Activity: From the very first line down to the line containing "5.2 UNDER THE", write out the material exactly as it appears, and no more.

-- Opening Marker --

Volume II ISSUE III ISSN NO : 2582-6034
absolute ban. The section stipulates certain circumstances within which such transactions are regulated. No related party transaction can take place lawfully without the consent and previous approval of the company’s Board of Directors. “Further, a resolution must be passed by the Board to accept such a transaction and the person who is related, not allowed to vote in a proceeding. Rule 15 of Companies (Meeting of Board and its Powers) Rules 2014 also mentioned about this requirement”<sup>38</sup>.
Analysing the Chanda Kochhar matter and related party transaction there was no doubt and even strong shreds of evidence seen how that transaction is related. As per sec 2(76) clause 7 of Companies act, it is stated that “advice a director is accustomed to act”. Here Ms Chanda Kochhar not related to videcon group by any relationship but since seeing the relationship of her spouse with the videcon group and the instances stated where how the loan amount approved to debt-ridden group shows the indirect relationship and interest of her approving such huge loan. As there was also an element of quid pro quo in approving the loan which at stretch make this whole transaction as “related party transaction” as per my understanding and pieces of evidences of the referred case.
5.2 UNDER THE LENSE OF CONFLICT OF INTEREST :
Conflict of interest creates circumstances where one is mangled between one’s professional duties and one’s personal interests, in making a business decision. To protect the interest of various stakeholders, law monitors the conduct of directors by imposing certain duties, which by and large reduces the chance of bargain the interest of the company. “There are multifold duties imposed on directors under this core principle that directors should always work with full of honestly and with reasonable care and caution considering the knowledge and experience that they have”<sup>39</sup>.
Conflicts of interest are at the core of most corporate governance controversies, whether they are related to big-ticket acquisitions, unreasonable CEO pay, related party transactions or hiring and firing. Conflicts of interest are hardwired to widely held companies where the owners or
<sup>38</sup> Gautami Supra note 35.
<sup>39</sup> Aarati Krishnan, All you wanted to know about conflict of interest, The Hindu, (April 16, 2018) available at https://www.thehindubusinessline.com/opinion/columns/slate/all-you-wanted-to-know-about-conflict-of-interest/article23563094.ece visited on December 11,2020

-- Closing Marker --

Reply:
Volume II ISSUE III ISSN NO : 2582-6034
absolute ban. The section stipulates certain circumstances within which such transactions are regulated. No related party transaction can take place lawfully without the consent and previous approval of the company’s Board of Directors. “Further, a resolution must be passed by the Board to accept such a transaction and the person who is related, not allowed to vote in a proceeding. Rule 15 of Companies (Meeting of Board and its Powers) Rules 2014 also mentioned about this requirement”<sup>38</sup>.
Analysing the Chanda Kochhar matter and related party transaction there was no doubt and even strong shreds of evidence seen how that transaction is related. As per sec 2(76) clause 7 of Companies act, it is stated that “advice a director is accustomed to act”. Here Ms Chanda Kochhar not related to videcon group by any relationship but since seeing the relationship of her spouse with the videcon group and the instances stated where how the loan amount approved to debt-ridden group shows the indirect relationship and interest of her approving such huge loan. As there was also an element of quid pro quo in approving the loan which at stretch make this whole transaction as “related party transaction” as per my understanding and pieces of evidences of the referred case.
5.2 UNDER THE LENSE OF CONFLICT OF INTEREST :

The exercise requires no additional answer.